Infatti, si consiglia agli utenti e agli amministratori di adottare delle misure di sicurezza preventive per proteggere le proprie reti dalle infezioni da ransomware e sono in ordine di complessità:
- Formare il personale attraverso corsi di Awareness;
- Utilizzare un piano di backup e ripristino dei dati per tutte le informazioni critiche. Eseguire e testare backup regolari per limitare l’impatto della perdita di dati o del sistema e per accelerare il processo di ripristino. Da tenere presente che anche i backup connessi alla rete possono essere influenzati dal ransomware. I backup critici devono essere isolati dalla rete per una protezione ottimale;
- Mantenere il sistema operativo e tutto il software sempre aggiornato con le patch più recenti. Le applicazioni ei sistemi operativi vulnerabili sono l’obiettivo della maggior parte degli attacchi. Garantire che questi siano corretti con gli ultimi aggiornamenti riduce notevolmente il numero di punti di ingresso sfruttabili a disposizione di un utente malintenzionato;
- Mantenere aggiornato il software antivirus ed eseguire la scansione di tutto il software scaricato da Internet prima dell’esecuzione;
- Limitare la capacità degli utenti (autorizzazioni) di installare ed eseguire applicazioni software indesiderate e applicare il principio del “privilegio minimo” a tutti i sistemi e servizi. La limitazione di questi privilegi può impedire l’esecuzione del malware o limitarne la capacità di diffondersi attraverso la rete;
- Evitare di abilitare le macro dagli allegati di posta elettronica. Se un utente apre l’allegato e abilita le macro, il codice incorporato eseguirà il malware sul computer;
- Non seguire i collegamenti Web non richiesti nelle e-mail;
- Esporre le connessione Remote Desktop Protocol (RDP) mai direttamente su internet.
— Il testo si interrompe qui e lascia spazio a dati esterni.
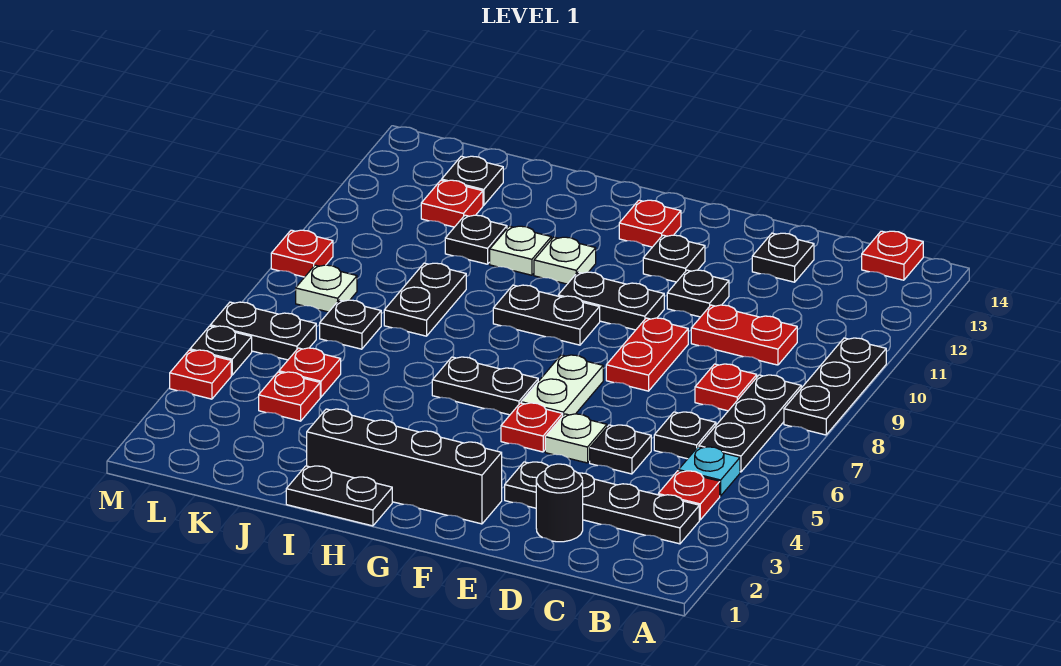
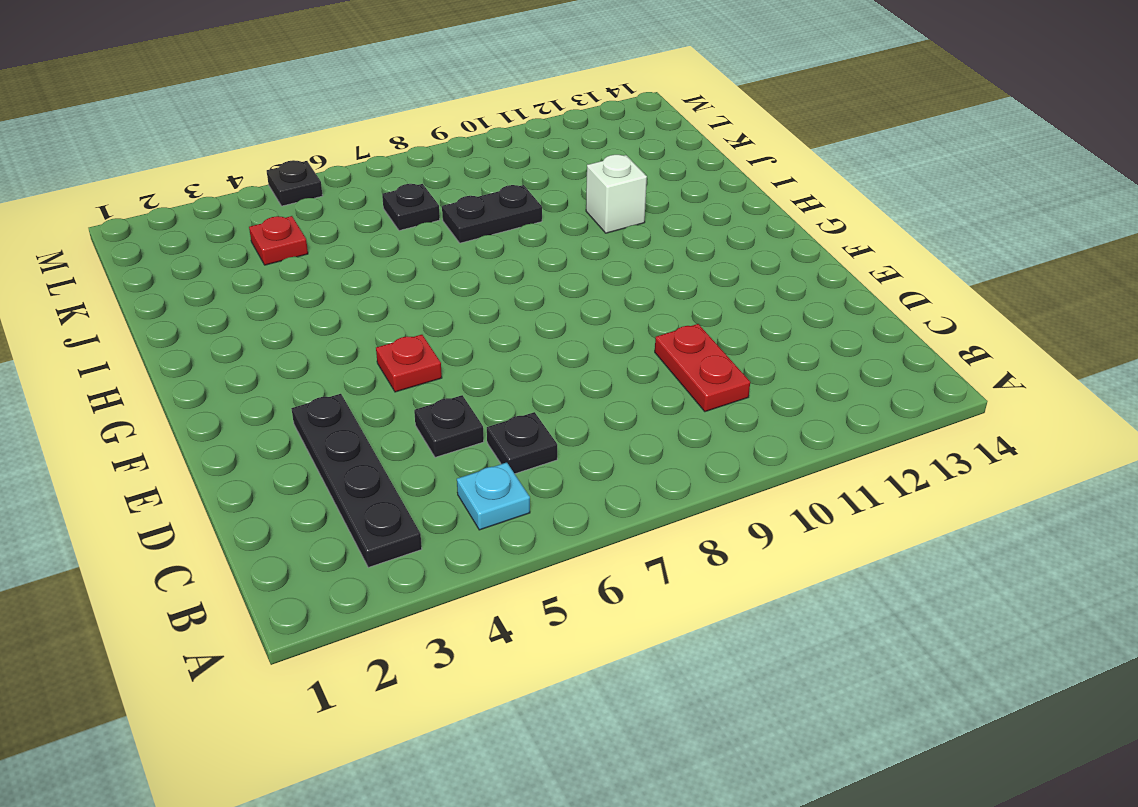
white brick I11 level 1 -> white plate I11 level 1
none -> black plate A8:A10 level 1
none -> red plate B4 level 1
none -> black plate B6:B8 level 1
none -> red plate B14 level 1

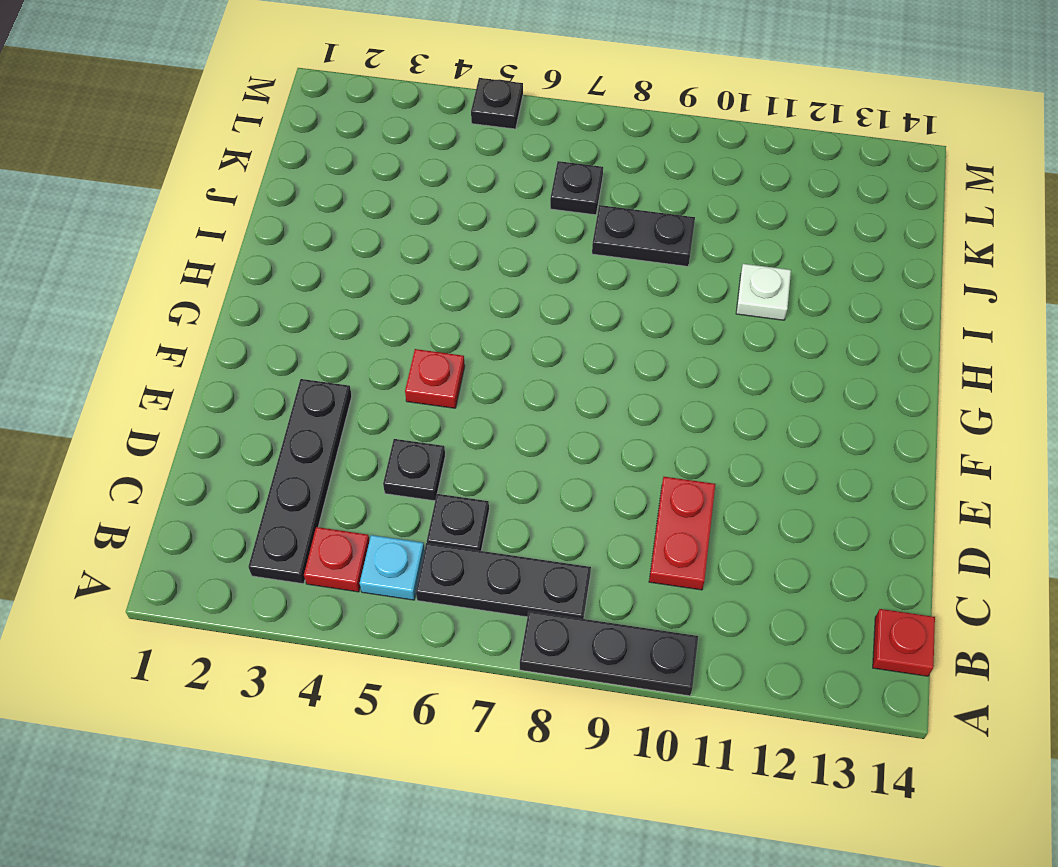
none -> red plate C8 level 1
none -> black round brick D2 level 1
none -> black plate D13 level 1
none -> white plate E5 level 1

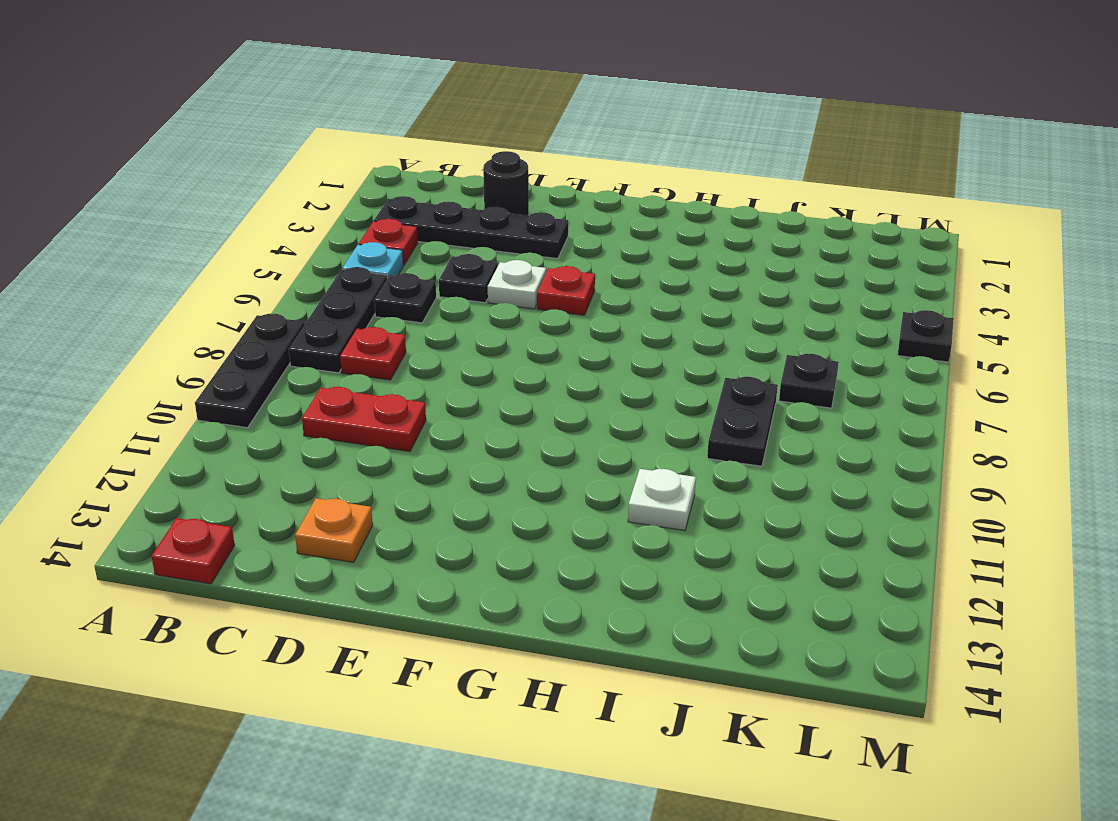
orange plate D13 level 1 -> black plate D13 level 1
none -> red plate E8:E9 level 1
none -> black plate E11 level 1
none -> black brick F2:I2 level 1
none -> white plate F6:F7 level 1

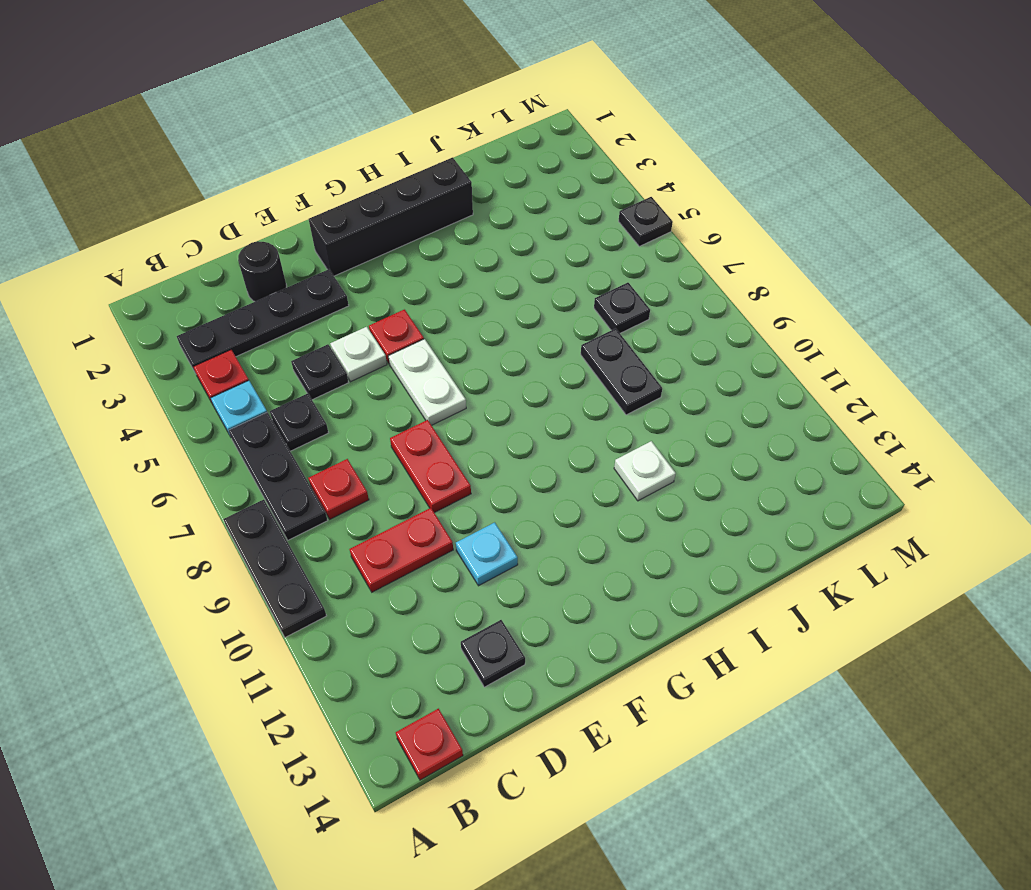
cyan plate E11 level 1 -> black plate E11 level 1
none -> black plate F10:G10 level 1
none -> black plate F12 level 1
none -> black plate G6:H6 level 1
none -> black plate G9:H9 level 1

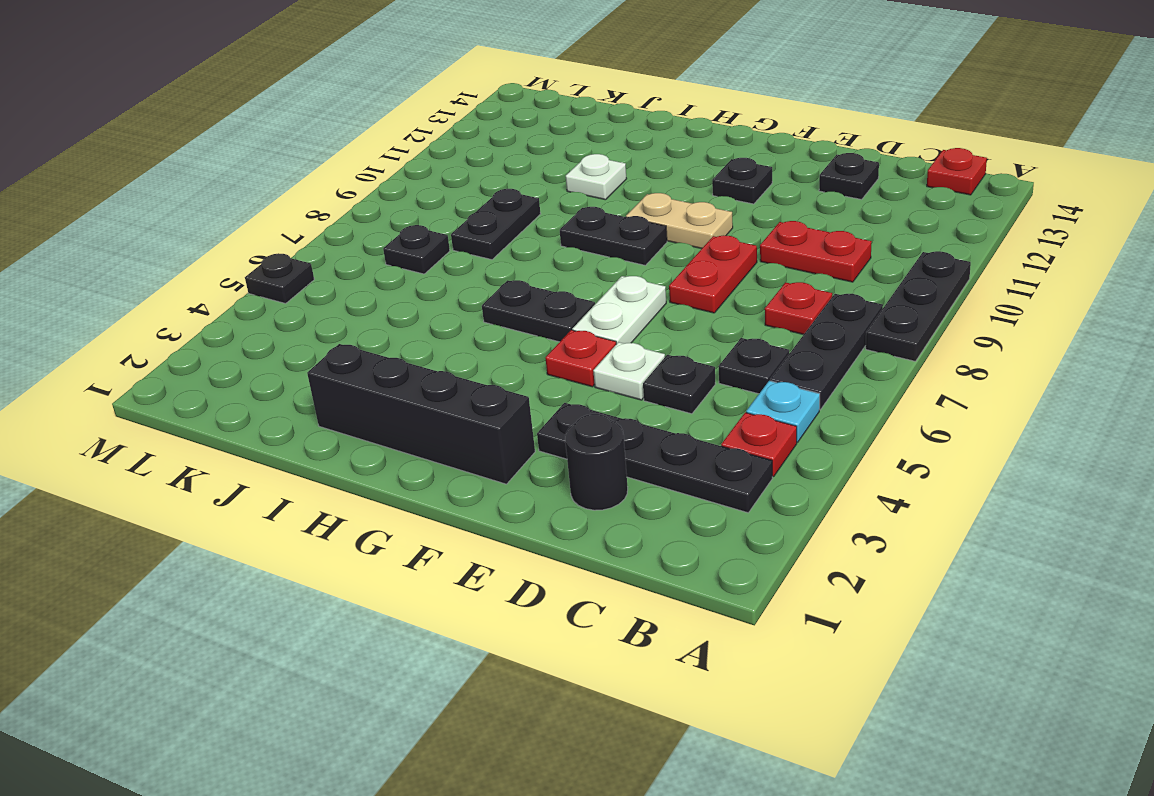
tan plate F10:G10 level 1 -> black plate F10:G10 level 1
none -> black plate E11 level 1
none -> red plate G13 level 1
none -> black plate H1:I1 level 1
none -> white plate H11 level 1

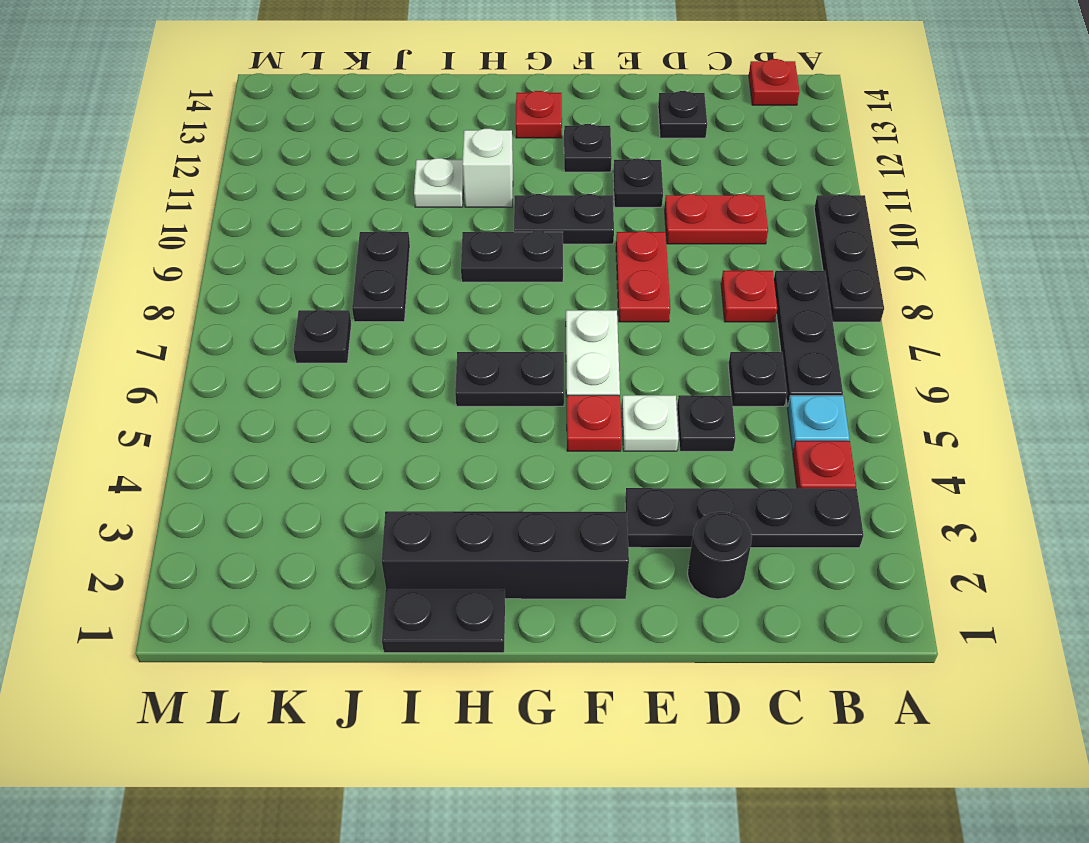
white brick H11 level 1 -> white plate H11 level 1
none -> black plate J11 level 1
none -> red plate K4 level 1
none -> red plate K5 level 1
none -> red plate K12 level 1

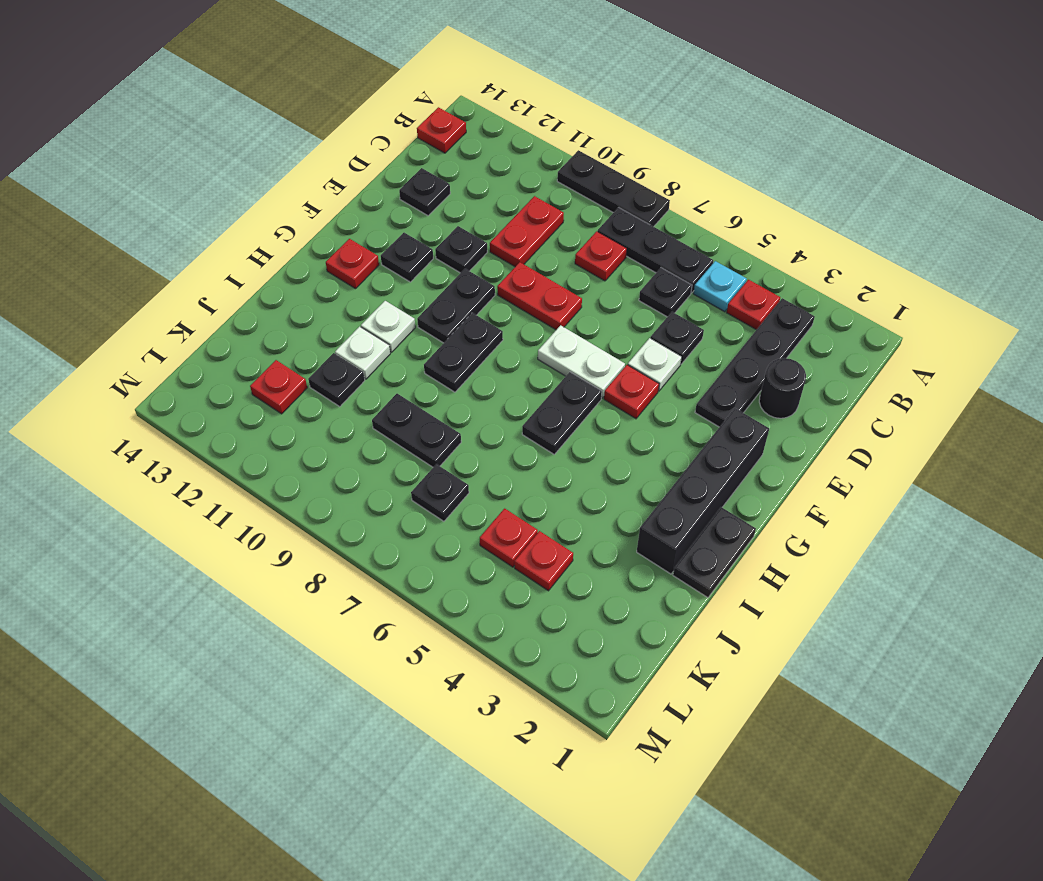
none -> black plate K13 level 1
none -> black plate L6:M6 level 1
none -> white plate L8 level 1
none -> red plate M4 level 1

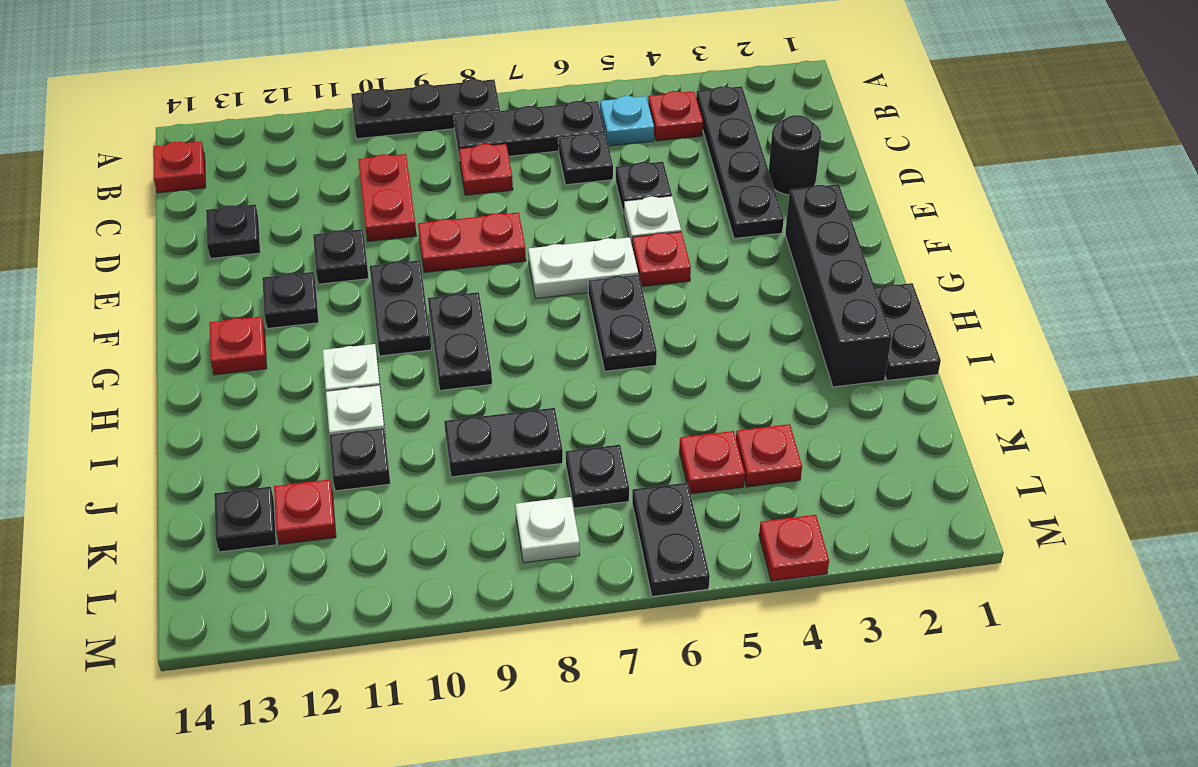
none -> black plate M5 level 1
none -> red plate M9 level 1

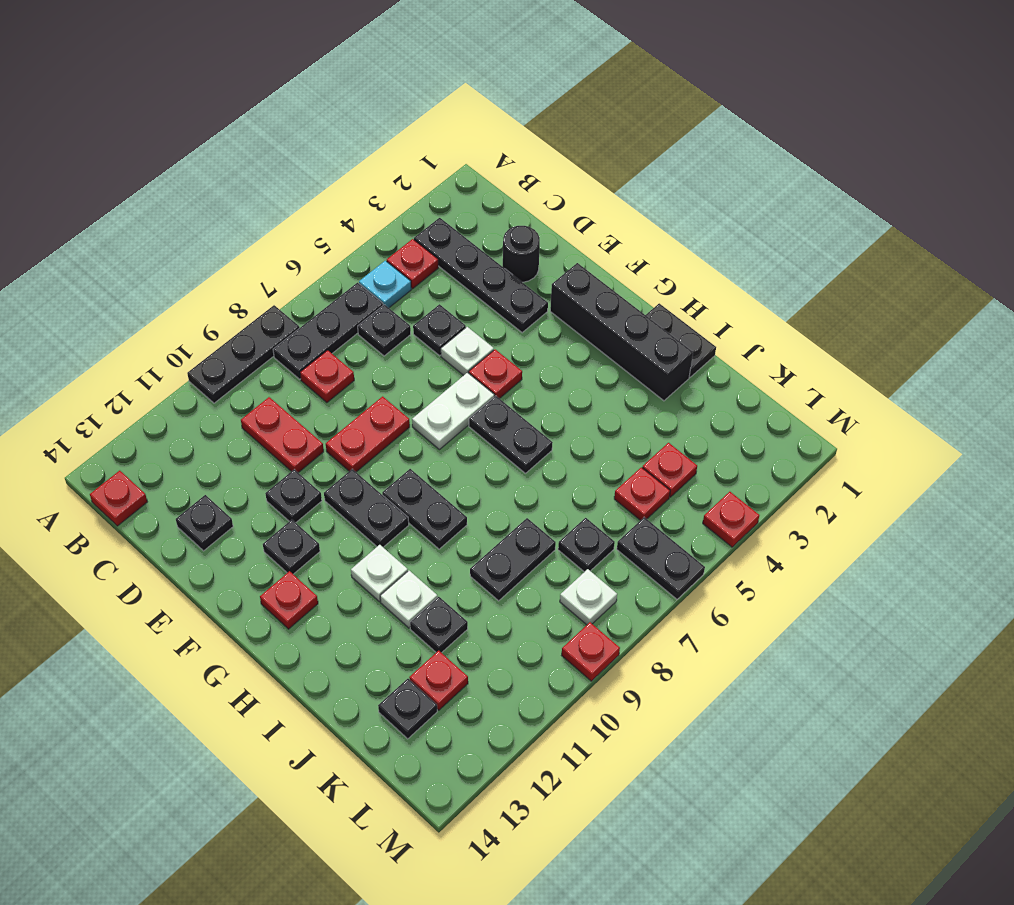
none -> black plate M5 level 1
Qualora si ha necessità di un accesso da internet, il tutto deve essere mediato da una VPN;
- Implementare sistemi di Intrusion Prevention System (IPS) e Web Application Firewall (WAF) come protezione perimetrale a ridosso dei servizi esposti su internet.
- Implementare una piattaforma di sicurezza XDR, nativamente automatizzata, possibilmente supportata da un servizio MDR 24 ore su 24, 7 giorni su 7, consentendo di raggiungere una protezione e una visibilità completa ed efficace su endpoint, utenti, reti e applicazioni, indipendentemente dalle risorse, dalle dimensioni del team o dalle competenze, fornendo altresì rilevamento, correlazione, analisi e risposta automatizzate.
Sia gli individui che le organizzazioni sono scoraggiati dal pagare il riscatto, in quanto anche dopo il pagamento le cyber gang possono non rilasciare la chiave di decrittazione oppure le operazioni di ripristino possono subire degli errori e delle inconsistenze.
La sicurezza informatica è una cosa seria e oggi può minare profondamente il business di una azienda.
Oggi occorre cambiare immediatamente mentalità e pensare alla cybersecurity come una parte integrante del business e non pensarci solo dopo che è avvenuto un incidente di sicurezza informatica.